— DOCUMENT SEGMENT —
My point is less about modality and more about mentality. Paying to use a website with dollars, and paying by being presented with ads, are exchanges that rely on different currencies. But you're still 'paying' in either scenario. People just don't seem to see it that way.




People can't reasonably expect to understand how all of their personal information is used because (again reverting back to economic rationalities) there is a dynamic of asymmetric information in these sorts of transactions. Developers and companies and their lawyers have a profound understanding of what information they get, and how valuable it is, because they create the agreements that users agree to, and they only have to think about their product. But this dynamic puts a massive burden on users to investigate the agreements of all the digital goods and services they use, which is patently ridiculous.


What the industry really needs are universal standards that apps and services can be certified against, which abstract complex considerations of data disclosure into a more accessible sliding scale that represents how potentially invasive something is. Akin to movie ratings or food health & safety ratings, for example.

— TO DO —
[1] In the passage on online privacy and paying for websites, what two examples are offered as models for the proposed rating scale?
[2] Extend the passage on online privacy and paying for websites, picking up after its final sentence.

— Stored data entries —

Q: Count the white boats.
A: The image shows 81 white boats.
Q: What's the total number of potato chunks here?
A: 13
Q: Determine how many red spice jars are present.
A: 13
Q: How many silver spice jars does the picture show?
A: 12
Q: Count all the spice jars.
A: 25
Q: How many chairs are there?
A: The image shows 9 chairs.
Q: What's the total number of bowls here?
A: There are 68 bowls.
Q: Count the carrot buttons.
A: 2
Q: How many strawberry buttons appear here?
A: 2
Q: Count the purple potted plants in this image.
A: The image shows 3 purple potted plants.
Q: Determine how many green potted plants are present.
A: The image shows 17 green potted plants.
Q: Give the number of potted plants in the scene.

— EXERCISE ANSWERS —
[1] Movie ratings and food health and safety ratings.

[2]
We'll avoid ads whenever possible, but if the day comes where our expenses necessitate ads, we will be diligent about choosing an implementation that isn't awful. There are ad networks out there that don't suck.


Contribution models are nice to think about as a matter of theory, but very few people are willing to pay for content that's expected to be free. They also don't tend to scale well - I struggle to think of a single website that operates by providing all content publicly, and then funds itself exclusively through voluntary donations.